La lente di analisi che abbiamo scelto è quella “generazionale”, e specificamente dei giovani dei paesi del Sud Europa. Questo non nell’ottica di un ideologico conflitto generazionale, ma partendo dall’assunto che proprio le giovani generazioni sono state e sono tuttora vittima sacrificale degli effetti negativi delle disuguaglianze prodotte dall’UE e della ristrutturazione neoliberista delle società europee, e, proprio per questo, pensiamo che esse possano costituire strategicamente un potenziale soggetto di conflitto ed emancipazione.
Ciò è tanto più vero in un paese come l’Italia. La competitività del nostro paese sul piano internazionale, infatti, si regge, non tanto sullo sviluppo tecnologico e sulla capacità di esportazione, quanto sulla riduzione progressiva dei salari reali, sui tagli ai salari indiretti e differiti, insomma sulla distruzione graduale del welfare e sull’impoverimento delle classi lavoratrici. Questo fa sì che il sistema della formazione in Italia, rispondendo alle esigenze del mercato del lavoro, tenda a produrre tendenzialmente forza-lavoro scarsamente qualificata, o comunque destinata a mansioni a bassa qualifica professionale, o, se qualificata, destinata all’emigrazione in quei paesi dove lo sviluppo economico, e quindi l’offerta formativa, è più competitivo.
Se le disuguaglianze tra centro e periferia nell’UE condannano i giovani italiani ad accettare lavori atipici, precari, a basso reddito e mediamente poco qualificati, oppure a emigrare in aree economiche a maggiore domanda di forza-lavoro qualificata meglio retribuita, i vincoli e le compatibilità imposte dall’UE acuiscono gravemente il divario già storico tra Nord e Sud all’interno della periferia Italia. Un esempio immediato di questo divario è per esempio il costituirsi di poli formativi di eccellenza, manco a dirlo concentrati al Nord, come le università di “serie A”, che ricevono la maggiore quantità di fondi pubblici nazionali ed europei e di fondi privati, e a cui si affiancano i poli di “serie B”, ovviamente specie nel Sud Italia, serbatoio di formazione di forza-lavoro da sfruttare o da tenere non occupata come moderno “esercito industriale di riserva”.
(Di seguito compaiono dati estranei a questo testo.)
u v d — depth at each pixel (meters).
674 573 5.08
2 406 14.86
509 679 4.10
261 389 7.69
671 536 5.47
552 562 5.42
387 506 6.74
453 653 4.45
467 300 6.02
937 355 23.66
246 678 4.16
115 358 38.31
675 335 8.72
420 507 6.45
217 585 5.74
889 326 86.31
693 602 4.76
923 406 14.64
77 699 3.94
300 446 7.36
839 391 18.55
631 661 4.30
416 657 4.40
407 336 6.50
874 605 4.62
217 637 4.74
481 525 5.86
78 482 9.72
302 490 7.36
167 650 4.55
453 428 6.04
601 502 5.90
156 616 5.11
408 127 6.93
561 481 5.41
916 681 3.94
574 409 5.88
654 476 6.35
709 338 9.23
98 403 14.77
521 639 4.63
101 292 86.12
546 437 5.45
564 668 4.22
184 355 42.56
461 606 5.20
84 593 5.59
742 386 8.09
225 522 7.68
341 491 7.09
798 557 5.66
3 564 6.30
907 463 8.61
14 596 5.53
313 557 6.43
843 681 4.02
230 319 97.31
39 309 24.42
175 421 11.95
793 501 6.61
Queste dinamiche, lungi dall’essere il prodotto della mente perversa delle classi dirigenti italiane, sono piuttosto il risultato della collocazione dell’Italia nella divisione internazionale del lavoro, ovvero nel mercato europeo integrato, quindi il risultato delle disuguaglianze tra il centro-nord dell’Europa a trazione tedesca, area ad alto potenziale tecnologico-produttivo e finanziario, e le periferie dell’UE, nelle quali il rispetto delle compatibilità imposte dalla Commissione Europea e dalla BCE e fatte rispettare dai dispositivi di soggiogamento finanziario utilizzati dai “mercati”, hanno spinto le classi dominanti locali a scaricare i costi della crisi e, in generale, delle compatibilità sistemiche e della competitività economica sulle classi lavoratrici.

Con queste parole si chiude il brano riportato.